The most well-preserved pottery from the Stone Age ever found in Norway has turned up in an unspoiled dwelling site not far from Kristiansand. The find is considered an archaeological sensation.
The discovery of a “sealed” Stone Age house site from 3500 BC has stirred great excitement among archaeologists from Norway’s Museum of Cultural History at the University in Oslo. The settlement site at Hamresanden, close to Kristiansand’s airport at Kjevik in Southern Norway, looks like it was covered by a sandstorm, possibly in the course of a few hours.
The catastrophe for the Stone Age occupants has given archaeologists an untouched “mini-Pompeii,” containing both whole and reparable pots.
“This is the first time we’ve made a find like this in Norway,” the spokesperson for the Hamresanden excavation, assistant professor Håkon Glørstad, told newspaper Aftenposten.

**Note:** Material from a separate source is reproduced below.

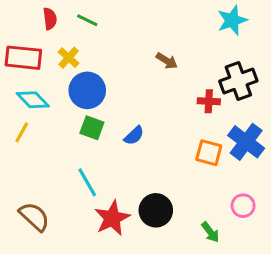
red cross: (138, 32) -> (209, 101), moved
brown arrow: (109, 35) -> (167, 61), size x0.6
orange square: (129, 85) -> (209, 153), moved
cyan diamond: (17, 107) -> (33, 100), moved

“Usually, clay pots from this period, which we call traktbegerkulturen, (literally, “the funnel beaker culture”) are broken and in tiny pieces,” Glørstad said. “Here we find them almost intact. One entirely complete vessel, 25 to 30 cm deep, with a 35-cm diameter at the rim, has been taken out of the ground packed in its clod of soil.”
Glørstad it will be “carefully and finally stripped of the last of the earth, in about the same way that one uncovers a dinosaur skeleton.” He added that the team working on the site at Hamresanden has discovered so many large shards of pottery that they think they can put together as many as eight beaker-shaped vessels.
“This is an archaeological sensation,” Glørstad claimed.
The dwelling site lies 11 meters over sea level today, but was at the water’s edge 5,500 years ago. The find is located at the modern Hamresanden camping site, some 70 to 80 meters from today’s shoreline.
Excavations were started prior to building retirement homes on the land. The discoveries were made at a depth of two meters below ground. So far around 300 square meters have been excavated, resulting in the need to transport enormous amounts of soil.
“During this period, Norway was much drier than today, and sandstorms were far from rare, as various strata of sand deposits at the site show,” Glørstad told Aftenposten. “Last year’s pilot survey suggested that we might find something here. The site is ideally situated for a coastal settlement, next to the mouth of a river of significant proportions.”
He said the archaeologists have also found as many as 20 arrowheads and tailings from tool production, including “complete wooden artifacts.”
The excavations at Hamresanden may yield new information not only about this particular site, but also about how the shoreline has changed in this part of Southern Norway. When this site was inhabited, it was nine meters lower than today, while the Oslo area was 37 meters lower in the same period, since the innland regions were weighed down further under the weight of ice from the Ice Age.
“As the sea level was even lower in times preceding this, we can expect to find much older dwelling sites under water in the same area,” says Glørstad to Aftenposten.